But his voice cuts in and out, fading, his words breaking like glass through the line.
I rub harder, frantic, desperate for another release. My cries are raw, messy, shame tangled with need. I come again, quick and jagged, but it’s shallow, unsatisfying.
“I need help,” I sob, pressing the cool glass harder against my fevered skin. “Please, Boone. I can’t?—”
But the line drops again, leaving me in silence.
The phone slips from my hand. My chest heaves. My body trembles, wrung out and still hungry, still desperate, the fire inside me nowhere near quenched.
And all I can think, all I can feel, is that I need him.
Now.
The orgasm doesn’t hold. It shreds me open, leaves me gasping, but the fire doesn’t go out. It only coils tighter, more vicious. My thighs are slick, the sheets damp with sweat and arousal, and still it’s not enough. My body wants more. Demands it.
I try again, my hand frantic, dragging across my clit, curling inside myself until my wrist aches. I press harder, move faster, grind into my own palm until I’m half-screaming with frustration. Nothing. The release teases, pulls me to the brink, then snatches itself away again, leaving me sobbing.
“Why won’t this work?” I cry out, my voice raw. Tears blur my vision as I arch against the mattress, begging my own body for mercy. “Please,” I choke, my other hand fisting the sheets. “Please, just let me come.”
The tears spill freely, hot against my cheeks. I’m drenched in sweat, hair plastered to my temples, and the shame of it—Shepard’s sheets under me, Boone’s voice still echoing in my head, my body betraying me like this—it all makes me sob harder.
“Fuck!” I scream, the word tearing from my throat. I slam my palm against the mattress in helpless rage, the sound cracking through the room.
A knock comes. Soft but immediate.
“Sadie?” Shepard’s muffled voice threads through the door. “Are you okay?”
“No,” I sob. I yank the sheet up, dragging it over my body like flimsy armor, my hands shaking.
“Can I bring you anything?” he asks gently. But underneath, I can hear it—the tight strain, the way his control is stretched thin.
“I don’t know.” My voice cracks. I press my forehead against my knees, curling tight under the sheet, trembling. “I don’t know what I need.”

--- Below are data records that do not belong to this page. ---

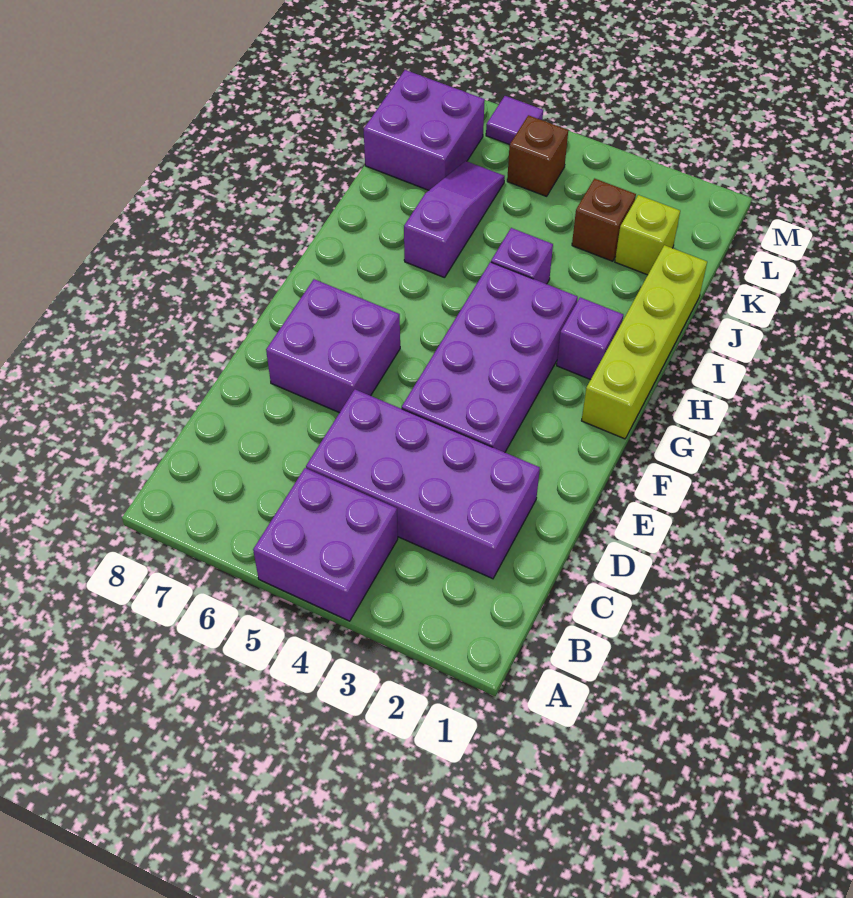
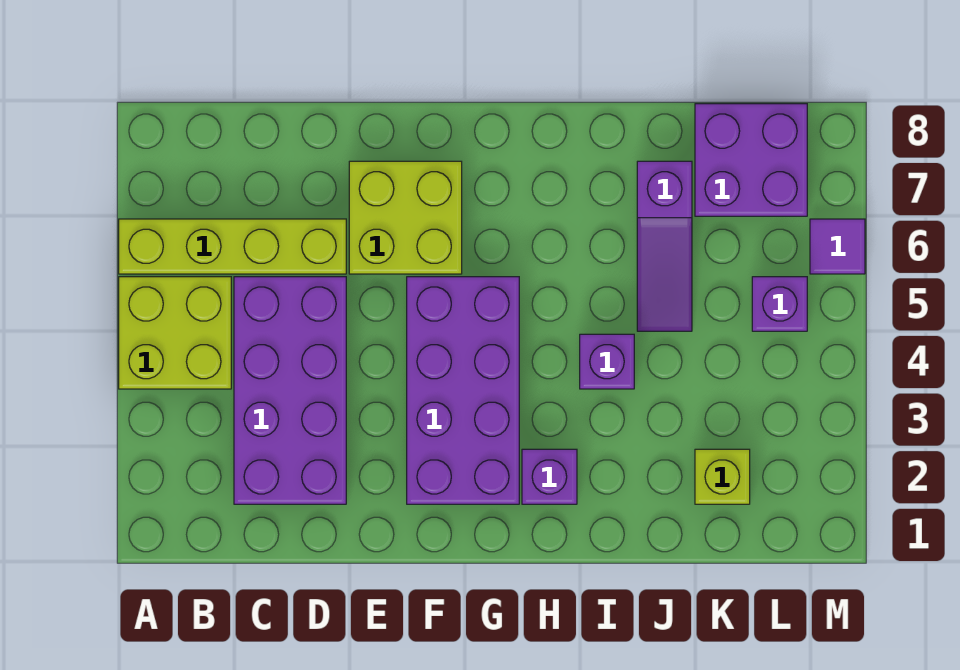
purple brick A4:B5 level 1 -> lime brick A4:B5 level 1
purple brick E3:H4 level 1 -> purple brick F2:G5 level 1
purple brick E6:F7 level 1 -> lime brick E6:F7 level 1
lime brick G1:J1 level 1 -> lime brick A6:D6 level 1
purple slope I6:K6 level 1 top I -> purple slope J5:J7 level 1 top 7
brown brick K3 level 1 -> none
brown brick L5 level 1 -> purple brick L5 level 1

I stumble upright, legs barely holding me, the sheet clutched around my chest. I’m shaking, shivering, but heat pours off me in waves. My body is a live wire, humming with need, and nothing I do dulls it.
The door feels like a wall I can’t cross, but my hand still twists the knob. I pull it open.

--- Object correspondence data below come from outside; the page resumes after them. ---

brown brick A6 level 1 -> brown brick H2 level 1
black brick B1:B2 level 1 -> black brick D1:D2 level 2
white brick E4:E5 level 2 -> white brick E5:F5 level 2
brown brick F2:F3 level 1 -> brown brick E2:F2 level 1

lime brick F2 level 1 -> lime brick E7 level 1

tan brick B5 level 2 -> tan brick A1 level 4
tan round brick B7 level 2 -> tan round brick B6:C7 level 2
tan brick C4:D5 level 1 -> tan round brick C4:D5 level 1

Shepard is right there, his glasses slightly askew, his shoulders taut with tension. Behind him, Gabe is seated in the chair by the bookshelf, hands braced on his thighs, eyes locked on me.

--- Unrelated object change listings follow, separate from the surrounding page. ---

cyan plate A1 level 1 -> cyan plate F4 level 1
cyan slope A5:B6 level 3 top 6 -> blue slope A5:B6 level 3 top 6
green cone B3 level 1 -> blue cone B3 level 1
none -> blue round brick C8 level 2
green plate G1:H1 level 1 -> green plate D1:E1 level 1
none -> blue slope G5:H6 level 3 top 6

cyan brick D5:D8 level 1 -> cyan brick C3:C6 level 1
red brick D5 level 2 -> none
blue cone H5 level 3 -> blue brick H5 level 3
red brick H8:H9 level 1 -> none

I freeze, breath shuddering. They both look at me, not unkind, but too sharp, too aware, and it makes something in me fracture further.
“I don’t know what to do,” I ramble, words tumbling out, desperate. “I can’t—I tried—but it doesn’t work, nothing works, and I’m losing my mind, and Boone isn’t here—someone tell me what to do.” My voice is high, hysterical. My tears streak down my cheeks as I press the sheet tighter around me.
Shepard’s throat bobs, and he speaks carefully. “What happened with Boone?”
“The call dropped,” I whisper. My chest heaves. “He isn’t answering. I can’t reach him.”
“I can go find him,” Gabe says, clipped, decisive. He starts to rise.
“No!” The word rips from me, panicked and sharp. I stagger forward, sheet slipping with the movement. “Don’t leave. Please don’t leave me.”
Gabe freezes. Shepard blinks, caught between concern and something else, something darker.
An irrational part of me pushes forward, raw and needy. The sheet slides lower, baring more of my chest than I should ever allow. I don’t care.
I don’t care about shame, or logic, or restraint. My body is in flames, and every nerve screams for relief.
“Please,” I whisper, the word breaking apart. My lips tremble. “Please help me. Someone help me.”